Troisième piste, le ciblage. Notre cartographie révélerait une hétérogénéité massive entre pays appartenant aux mêmes blocs régionaux, aux mêmes régimes de change, parfois à la même monnaie. L’UEMOA en fournirait l’illustration la plus claire, avec un écart de deux points d’indice ODD entre le Bénin et le Sénégal en sept ans. Cette dispersion plaiderait contre une réponse uniforme. Les ressources de rattrapage, qu’elles viennent des bailleurs multilatéraux, des partenaires bilatéraux ou des banques régionales de développement, gagneraient à être concentrées sur les économies où l’IDH stagne déjà et où la régression ODD serait la plus marquée, plutôt que saupoudrées au prorata du PIB ou de la population, qui dilue les effets là où ils seraient le plus utiles. Cinq pays, en particulier, concentreraient les régressions les plus sévères et appelleraient une attention prioritaire, parce que c’est là que chaque franc CFA mobilisé éviterait le plus de pertes en scolarisation, en accès aux soins et en sécurité alimentaire. L’expérience accumulée sur l’aide au développement rappelle de longue date que sa contribution à la réduction de la pauvreté dépend autant de sa concentration sur les zones où elle est la plus rentable que de son volume agrégé.
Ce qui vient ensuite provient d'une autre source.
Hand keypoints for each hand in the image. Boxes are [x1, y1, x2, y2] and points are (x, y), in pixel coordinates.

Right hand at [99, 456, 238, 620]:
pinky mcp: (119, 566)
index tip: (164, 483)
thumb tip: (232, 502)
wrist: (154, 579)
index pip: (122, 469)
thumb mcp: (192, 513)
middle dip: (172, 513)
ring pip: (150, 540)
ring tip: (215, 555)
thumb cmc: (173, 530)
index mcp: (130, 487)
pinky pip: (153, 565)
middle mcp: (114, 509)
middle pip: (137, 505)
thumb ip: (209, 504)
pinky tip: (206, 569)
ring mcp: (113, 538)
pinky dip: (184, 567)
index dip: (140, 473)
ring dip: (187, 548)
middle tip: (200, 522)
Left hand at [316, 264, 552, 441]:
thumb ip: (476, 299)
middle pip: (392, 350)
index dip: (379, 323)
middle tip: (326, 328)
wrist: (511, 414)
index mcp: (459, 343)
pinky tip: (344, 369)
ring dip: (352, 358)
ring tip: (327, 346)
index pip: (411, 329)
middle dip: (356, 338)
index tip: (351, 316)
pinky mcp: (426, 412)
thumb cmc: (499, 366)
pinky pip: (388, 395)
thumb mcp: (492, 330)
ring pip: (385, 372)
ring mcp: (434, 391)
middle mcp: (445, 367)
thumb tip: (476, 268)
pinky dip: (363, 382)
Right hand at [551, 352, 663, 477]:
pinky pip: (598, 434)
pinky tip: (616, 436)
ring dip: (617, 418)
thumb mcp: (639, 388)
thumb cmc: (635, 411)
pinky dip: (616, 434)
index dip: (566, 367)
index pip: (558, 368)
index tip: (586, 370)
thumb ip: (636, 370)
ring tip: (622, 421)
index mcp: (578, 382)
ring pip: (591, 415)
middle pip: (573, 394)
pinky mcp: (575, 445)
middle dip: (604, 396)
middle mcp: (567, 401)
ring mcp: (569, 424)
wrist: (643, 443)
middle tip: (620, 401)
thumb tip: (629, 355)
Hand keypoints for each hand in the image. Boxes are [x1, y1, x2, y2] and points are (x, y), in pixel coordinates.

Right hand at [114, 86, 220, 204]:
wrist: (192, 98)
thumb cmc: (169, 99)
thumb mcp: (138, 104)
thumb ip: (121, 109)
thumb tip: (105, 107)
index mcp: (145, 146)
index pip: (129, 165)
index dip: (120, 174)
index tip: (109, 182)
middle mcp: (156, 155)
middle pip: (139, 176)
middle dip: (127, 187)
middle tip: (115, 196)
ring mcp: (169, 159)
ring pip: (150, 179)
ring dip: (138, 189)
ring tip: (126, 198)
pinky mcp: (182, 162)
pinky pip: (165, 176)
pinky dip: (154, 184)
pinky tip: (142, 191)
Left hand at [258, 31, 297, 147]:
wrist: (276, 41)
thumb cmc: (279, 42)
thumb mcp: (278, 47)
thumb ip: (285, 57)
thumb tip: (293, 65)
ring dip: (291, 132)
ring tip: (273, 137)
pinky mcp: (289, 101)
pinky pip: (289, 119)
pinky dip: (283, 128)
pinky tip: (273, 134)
Une réponse différenciée vaut mieux qu’une réponse moyenne, surtout lorsque les marges de manœuvre se sont rétrécies.
Le message reste sobre. Sur la période 2019-2026, une succession de chocs venus d’ailleurs aurait fait glisser l’Agenda 2030 vers 2030+. Trois années de progrès non pas effacées mais reportées, c’est notre estimation du coût cumulé de la pandémie, de la guerre en Ukraine et de la cascade au Moyen-Orient. Aucun de ces leviers ne neutraliserait, à lui seul, un environnement extérieur plus heurté qu’avant. Pris ensemble, en revanche, ils permettraient de protéger les acquis en matière de pauvreté, d’éducation et de santé, et de garder l’horizon 2030 à portée. La cascade de chocs vient d’ailleurs. La réponse, elle, appartient aux capitales africaines et à leurs partenaires.